London (Brussels Morning) The UK’s flag carrier airline British Airways (BA) has been fined £20 million (€22 million) by the Information Commissioner’s Office (ICO) for a data breach it was responsible for two years prior.
The penalty, which is the largest given by the ICO, was for a security infringement that impacted more than 400,000 customers in 2018.
Despite the unprecedented figure, the fine falls far below the originally intended fine of £183 million.
However, the ICO said it took into account representations from BA and the economic impact of COVID-19.
The breach occurred when the airline’s system was subject to a cyberattack that stole customers’ logins and payment details along with personal information.
The ICO said it was made aware of the breach two months after BA found out about it from a security researcher. It also found it had every opportunity to protect its systems through multi-factor authentication and other measures but failed to do so.
“When organisations take poor decisions around people’s personal data, that can have a real impact on people’s lives”, said Information Commissioner Elizabeth Denman.
It also said the severity of the failure was marked by the number of people affected and the potential financial harm.
BA maintains it told customers when it found out about the breach.
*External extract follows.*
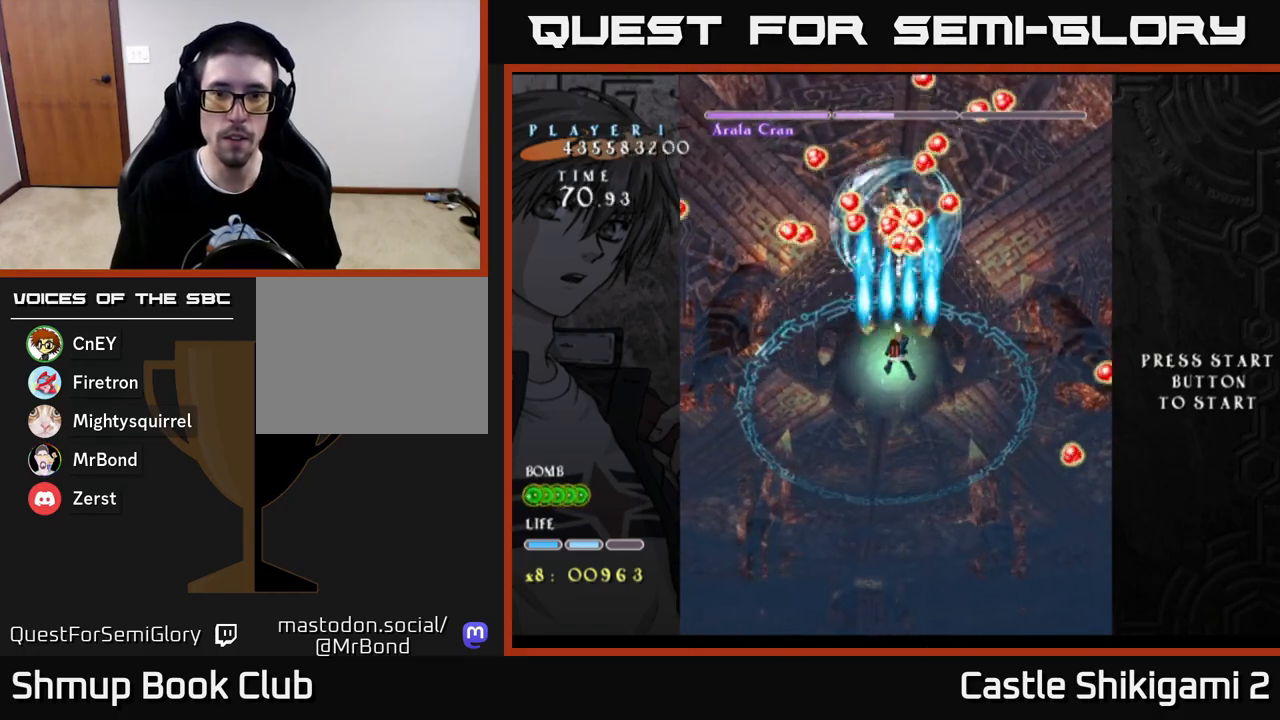
{"buttons": ["B"], "left_stick": "center", "right_stick": "center", "events": []}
“We are pleased the ICO recognises that we have made considerable improvements to the security of our systems since the attack and that we fully co-operated with its investigation”, said a spokesman.
While the fine is a fraction of what was expected, the sizeable amount shows “the ICO means business and is not letting struggling companies off the hook for their data protection failures”, according to data protection officer Carl Gottlieb, speaking to the BBC.
The announcement caused shares in BA’s parent company IAG ICAG.L to drop Friday.
On Monday, the group announced Sean Doyle from Irish airline Aer Lingus would replace Alex Cruz as chief executive of BA.